(Records excerpted from a collection)
-- -- --

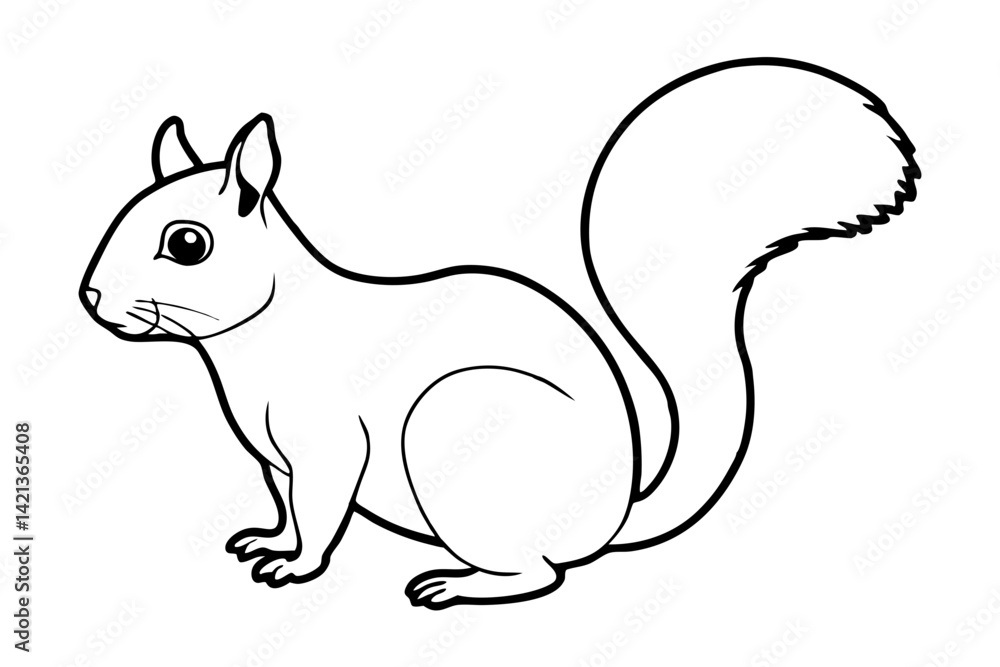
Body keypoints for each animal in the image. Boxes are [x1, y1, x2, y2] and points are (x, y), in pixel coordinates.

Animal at [80, 57, 919, 609]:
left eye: (188, 243)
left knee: (543, 574)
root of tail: (613, 518)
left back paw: (458, 583)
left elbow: (323, 509)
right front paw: (271, 542)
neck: (261, 336)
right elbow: (288, 506)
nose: (89, 297)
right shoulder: (276, 459)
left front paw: (300, 566)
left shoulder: (328, 443)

-- -- --

The task. Take the line containing "neck: (261, 336)" as the first line and the last line of the data above as the final one. Write out these lines and all between them exactly.

Result of this task.
neck: (261, 336)
right elbow: (288, 506)
nose: (89, 297)
right shoulder: (276, 459)
left front paw: (300, 566)
left shoulder: (328, 443)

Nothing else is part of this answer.